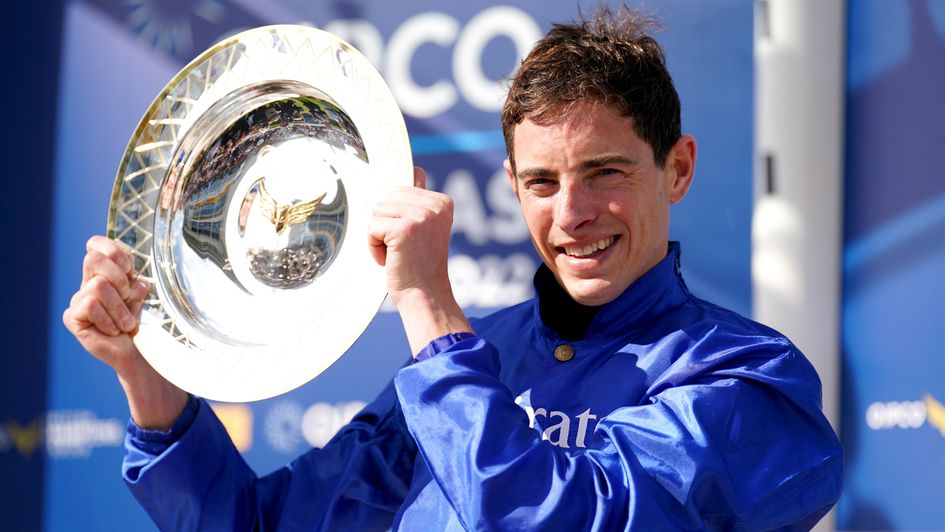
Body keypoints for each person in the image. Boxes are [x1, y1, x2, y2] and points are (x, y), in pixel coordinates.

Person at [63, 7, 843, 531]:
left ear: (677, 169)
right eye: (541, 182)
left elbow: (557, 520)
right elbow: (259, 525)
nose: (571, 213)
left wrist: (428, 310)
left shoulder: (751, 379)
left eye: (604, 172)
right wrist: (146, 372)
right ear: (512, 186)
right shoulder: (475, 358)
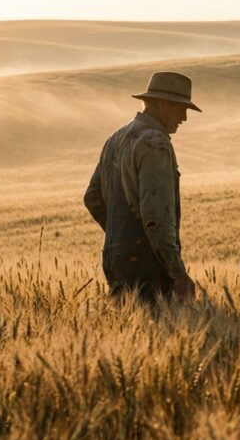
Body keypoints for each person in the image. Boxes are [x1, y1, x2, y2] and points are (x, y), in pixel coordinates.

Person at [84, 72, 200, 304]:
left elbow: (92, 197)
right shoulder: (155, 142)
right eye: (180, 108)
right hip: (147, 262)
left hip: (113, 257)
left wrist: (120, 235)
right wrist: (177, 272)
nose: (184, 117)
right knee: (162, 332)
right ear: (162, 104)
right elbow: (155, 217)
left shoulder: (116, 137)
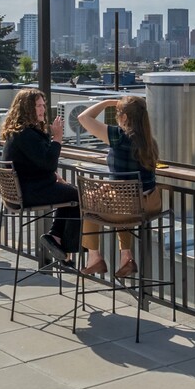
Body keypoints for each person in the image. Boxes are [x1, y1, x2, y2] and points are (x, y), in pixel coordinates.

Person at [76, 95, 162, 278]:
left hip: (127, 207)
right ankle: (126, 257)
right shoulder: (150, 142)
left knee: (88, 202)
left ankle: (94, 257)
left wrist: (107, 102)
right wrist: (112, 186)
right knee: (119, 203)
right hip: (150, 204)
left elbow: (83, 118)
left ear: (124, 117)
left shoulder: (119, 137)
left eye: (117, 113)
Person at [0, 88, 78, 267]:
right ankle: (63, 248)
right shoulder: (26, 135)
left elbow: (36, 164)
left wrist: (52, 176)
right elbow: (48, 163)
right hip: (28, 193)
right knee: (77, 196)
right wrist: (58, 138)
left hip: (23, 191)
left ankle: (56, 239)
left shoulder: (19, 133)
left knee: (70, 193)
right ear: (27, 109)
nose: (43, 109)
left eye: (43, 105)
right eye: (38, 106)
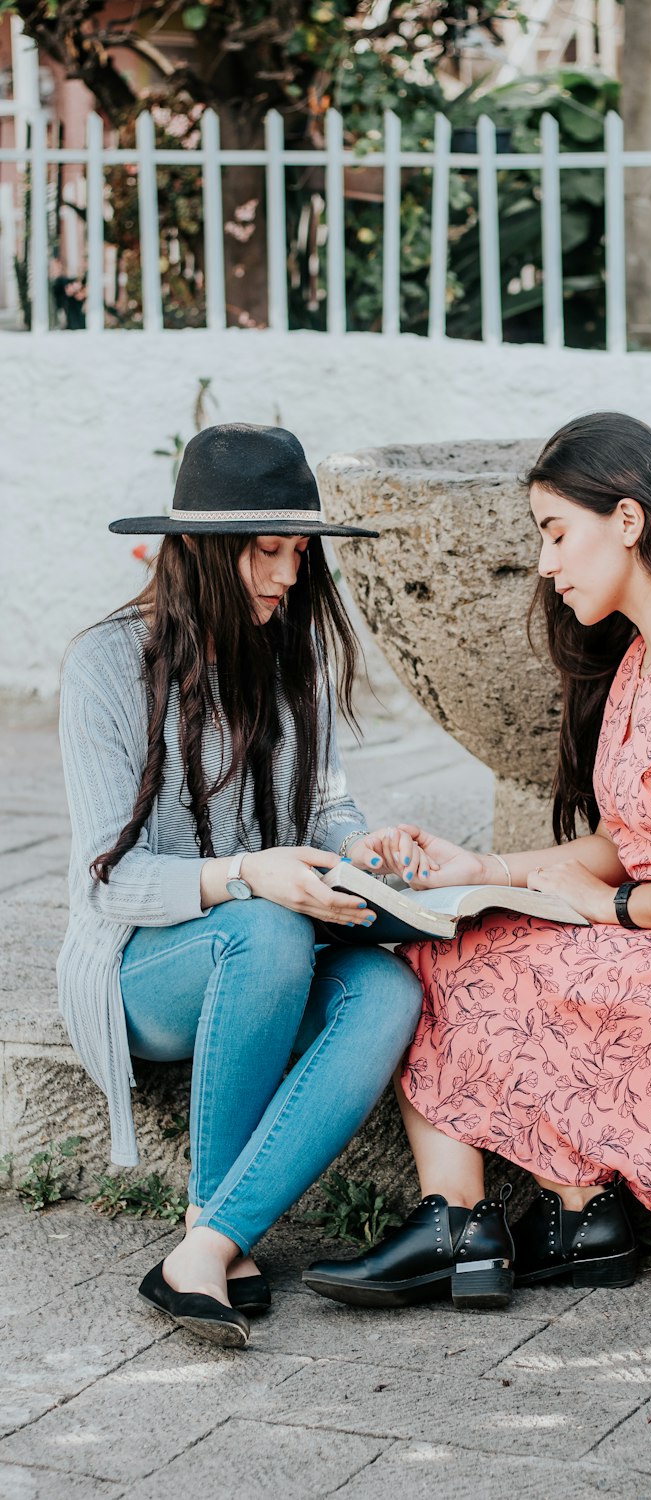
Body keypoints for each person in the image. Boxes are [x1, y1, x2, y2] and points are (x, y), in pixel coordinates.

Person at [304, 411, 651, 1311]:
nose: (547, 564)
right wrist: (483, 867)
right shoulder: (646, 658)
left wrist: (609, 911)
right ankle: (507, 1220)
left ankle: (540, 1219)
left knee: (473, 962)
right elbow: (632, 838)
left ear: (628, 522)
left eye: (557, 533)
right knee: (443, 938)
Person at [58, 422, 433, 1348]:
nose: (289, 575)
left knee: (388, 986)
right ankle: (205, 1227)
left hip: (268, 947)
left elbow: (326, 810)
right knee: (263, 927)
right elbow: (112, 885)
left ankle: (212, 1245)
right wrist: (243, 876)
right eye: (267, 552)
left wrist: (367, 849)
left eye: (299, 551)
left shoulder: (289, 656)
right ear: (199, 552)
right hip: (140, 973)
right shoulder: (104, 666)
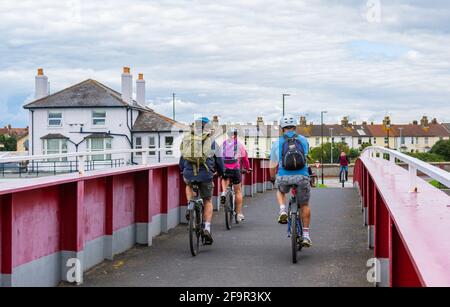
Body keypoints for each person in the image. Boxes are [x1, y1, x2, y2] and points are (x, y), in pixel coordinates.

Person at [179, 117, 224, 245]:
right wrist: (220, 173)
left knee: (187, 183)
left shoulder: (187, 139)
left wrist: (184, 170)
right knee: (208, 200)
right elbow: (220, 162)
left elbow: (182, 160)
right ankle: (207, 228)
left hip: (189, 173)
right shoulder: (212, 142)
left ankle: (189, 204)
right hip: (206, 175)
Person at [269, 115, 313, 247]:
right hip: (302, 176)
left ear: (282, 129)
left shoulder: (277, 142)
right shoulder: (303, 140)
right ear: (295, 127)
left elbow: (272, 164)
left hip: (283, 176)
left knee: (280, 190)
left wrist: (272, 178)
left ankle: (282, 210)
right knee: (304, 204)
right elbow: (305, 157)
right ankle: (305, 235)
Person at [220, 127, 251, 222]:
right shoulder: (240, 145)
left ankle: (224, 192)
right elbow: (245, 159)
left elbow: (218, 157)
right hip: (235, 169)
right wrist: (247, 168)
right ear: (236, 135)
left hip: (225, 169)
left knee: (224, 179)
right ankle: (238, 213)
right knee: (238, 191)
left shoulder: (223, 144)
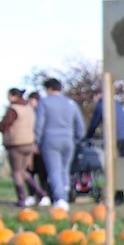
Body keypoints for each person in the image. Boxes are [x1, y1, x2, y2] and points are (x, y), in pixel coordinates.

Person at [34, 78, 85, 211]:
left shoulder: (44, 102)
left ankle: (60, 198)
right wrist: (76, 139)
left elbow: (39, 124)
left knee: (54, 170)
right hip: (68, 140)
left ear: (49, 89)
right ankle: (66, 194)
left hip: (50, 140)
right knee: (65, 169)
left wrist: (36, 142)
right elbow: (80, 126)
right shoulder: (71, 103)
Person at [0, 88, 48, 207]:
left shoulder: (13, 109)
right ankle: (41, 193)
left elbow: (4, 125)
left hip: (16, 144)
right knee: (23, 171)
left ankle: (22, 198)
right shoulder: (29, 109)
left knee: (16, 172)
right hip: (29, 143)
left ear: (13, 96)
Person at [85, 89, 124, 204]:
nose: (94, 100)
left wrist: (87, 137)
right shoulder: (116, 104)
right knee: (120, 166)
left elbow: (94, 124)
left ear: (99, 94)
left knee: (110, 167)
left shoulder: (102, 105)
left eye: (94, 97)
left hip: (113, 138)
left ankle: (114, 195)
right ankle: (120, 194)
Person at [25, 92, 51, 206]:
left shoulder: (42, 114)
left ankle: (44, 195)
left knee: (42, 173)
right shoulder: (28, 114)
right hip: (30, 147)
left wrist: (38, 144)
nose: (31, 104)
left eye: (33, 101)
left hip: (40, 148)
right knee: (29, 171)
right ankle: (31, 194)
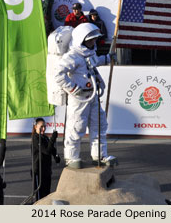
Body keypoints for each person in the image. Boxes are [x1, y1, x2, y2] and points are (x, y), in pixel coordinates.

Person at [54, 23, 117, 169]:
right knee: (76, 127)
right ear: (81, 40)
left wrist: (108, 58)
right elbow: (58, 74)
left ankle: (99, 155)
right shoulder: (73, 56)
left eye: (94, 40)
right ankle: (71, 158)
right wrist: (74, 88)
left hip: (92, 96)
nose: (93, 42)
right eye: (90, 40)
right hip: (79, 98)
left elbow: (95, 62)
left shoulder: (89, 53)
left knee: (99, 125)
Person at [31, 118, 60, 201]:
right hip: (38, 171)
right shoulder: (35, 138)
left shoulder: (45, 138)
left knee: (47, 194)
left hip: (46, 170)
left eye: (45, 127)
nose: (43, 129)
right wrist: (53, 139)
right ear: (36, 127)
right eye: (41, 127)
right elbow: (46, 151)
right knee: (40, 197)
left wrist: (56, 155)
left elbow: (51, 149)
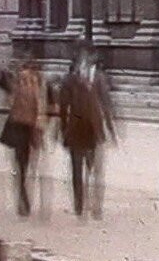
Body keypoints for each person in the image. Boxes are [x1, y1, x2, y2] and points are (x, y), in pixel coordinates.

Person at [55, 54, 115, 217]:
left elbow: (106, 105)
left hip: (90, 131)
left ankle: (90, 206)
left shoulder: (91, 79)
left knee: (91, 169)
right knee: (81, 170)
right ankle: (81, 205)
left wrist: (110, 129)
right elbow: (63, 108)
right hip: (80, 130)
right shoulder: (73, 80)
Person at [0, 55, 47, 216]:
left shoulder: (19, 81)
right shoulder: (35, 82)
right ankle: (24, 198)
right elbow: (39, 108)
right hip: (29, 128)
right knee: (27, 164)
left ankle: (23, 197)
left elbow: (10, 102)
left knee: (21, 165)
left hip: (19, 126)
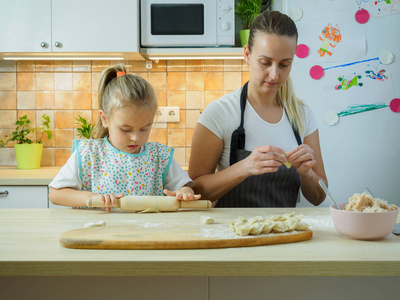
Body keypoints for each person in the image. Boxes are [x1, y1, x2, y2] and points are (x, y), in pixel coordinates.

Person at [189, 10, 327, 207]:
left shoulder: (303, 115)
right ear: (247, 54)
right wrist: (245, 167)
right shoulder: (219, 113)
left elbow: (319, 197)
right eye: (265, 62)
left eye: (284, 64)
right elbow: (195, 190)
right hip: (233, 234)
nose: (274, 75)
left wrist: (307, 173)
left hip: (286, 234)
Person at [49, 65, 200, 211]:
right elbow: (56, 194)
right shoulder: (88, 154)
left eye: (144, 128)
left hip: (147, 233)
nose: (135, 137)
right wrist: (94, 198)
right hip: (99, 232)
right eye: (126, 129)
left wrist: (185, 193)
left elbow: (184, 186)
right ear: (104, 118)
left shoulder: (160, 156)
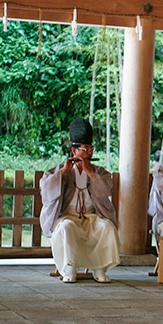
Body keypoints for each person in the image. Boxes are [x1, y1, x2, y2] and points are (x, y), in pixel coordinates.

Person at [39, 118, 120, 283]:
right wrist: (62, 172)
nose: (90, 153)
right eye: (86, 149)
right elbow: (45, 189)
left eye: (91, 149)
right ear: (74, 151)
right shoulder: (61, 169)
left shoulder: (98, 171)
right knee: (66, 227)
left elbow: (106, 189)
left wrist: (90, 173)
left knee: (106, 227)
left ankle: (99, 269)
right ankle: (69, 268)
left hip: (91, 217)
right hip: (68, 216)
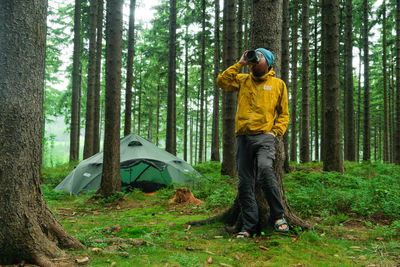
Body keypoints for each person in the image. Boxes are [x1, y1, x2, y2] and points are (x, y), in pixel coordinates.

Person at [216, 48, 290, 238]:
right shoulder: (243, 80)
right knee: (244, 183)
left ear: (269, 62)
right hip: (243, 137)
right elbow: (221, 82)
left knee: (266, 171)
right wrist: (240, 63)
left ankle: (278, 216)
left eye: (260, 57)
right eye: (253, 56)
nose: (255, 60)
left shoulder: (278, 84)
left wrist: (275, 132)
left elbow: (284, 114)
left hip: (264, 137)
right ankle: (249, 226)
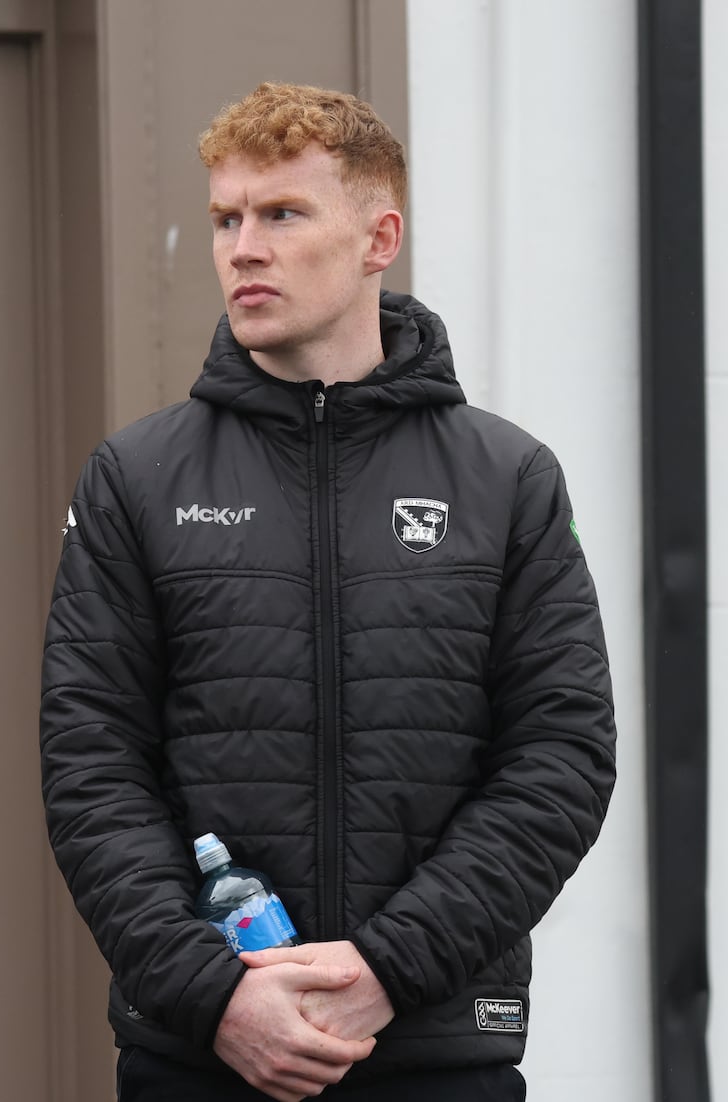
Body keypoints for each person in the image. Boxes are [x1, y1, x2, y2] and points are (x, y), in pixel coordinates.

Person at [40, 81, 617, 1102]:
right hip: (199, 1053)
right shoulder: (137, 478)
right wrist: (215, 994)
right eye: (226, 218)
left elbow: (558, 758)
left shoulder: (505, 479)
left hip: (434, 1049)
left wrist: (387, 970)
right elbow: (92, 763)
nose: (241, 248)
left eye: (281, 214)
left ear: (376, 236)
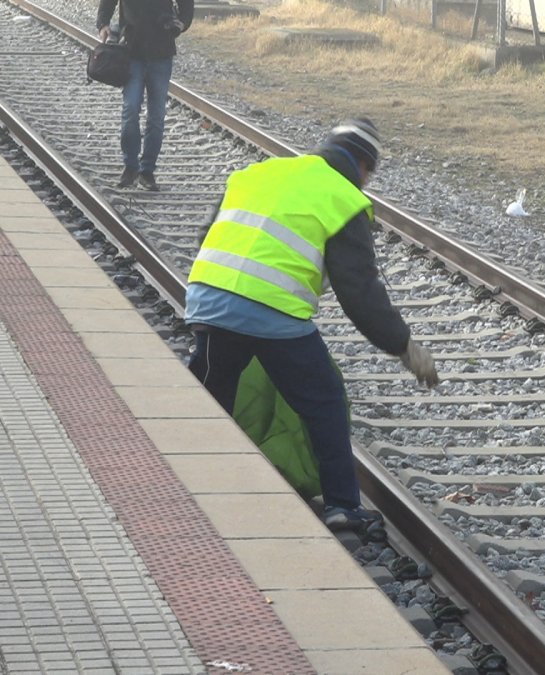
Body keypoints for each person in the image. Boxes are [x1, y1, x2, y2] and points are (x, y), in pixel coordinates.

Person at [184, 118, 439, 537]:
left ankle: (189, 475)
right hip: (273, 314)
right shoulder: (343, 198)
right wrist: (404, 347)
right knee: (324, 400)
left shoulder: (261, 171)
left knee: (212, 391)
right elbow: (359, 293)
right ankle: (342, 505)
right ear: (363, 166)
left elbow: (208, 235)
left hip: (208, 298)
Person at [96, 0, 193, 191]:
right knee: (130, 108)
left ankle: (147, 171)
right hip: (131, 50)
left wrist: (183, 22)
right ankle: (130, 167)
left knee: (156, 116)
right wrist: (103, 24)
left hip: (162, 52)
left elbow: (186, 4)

■ ■ ■

* **Task brief**
Give again the stretch of lines above from the one with "left wrist: (90, 173)" through the one with "right wrist: (215, 994)", both ends kept, and copy no pictures.

* **Problem solution**
left wrist: (90, 173)
left knee: (106, 227)
left ankle: (99, 269)
right ankle: (69, 268)
left hip: (91, 217)
right hip: (68, 216)
Body keypoints for each person in the image. Boxes are [x1, y1, x2, y2] and points are (x, y), in pixel coordinates.

Person at [216, 48, 290, 238]:
right shoulder: (243, 80)
right knee: (244, 183)
left ear: (269, 62)
right hip: (243, 137)
right elbow: (221, 82)
left knee: (266, 171)
right wrist: (240, 63)
left ankle: (278, 216)
left eye: (260, 57)
right eye: (253, 56)
nose: (255, 60)
left shoulder: (278, 84)
left wrist: (275, 132)
left elbow: (284, 114)
left hip: (264, 137)
right ankle: (249, 226)
Body keypoints for each person in the image. Boxes are [x1, y1, x2, y2] and points are (x, y), in pixel coordinates.

Person at [40, 81, 617, 1102]:
right hip: (199, 1053)
right shoulder: (137, 478)
right wrist: (215, 994)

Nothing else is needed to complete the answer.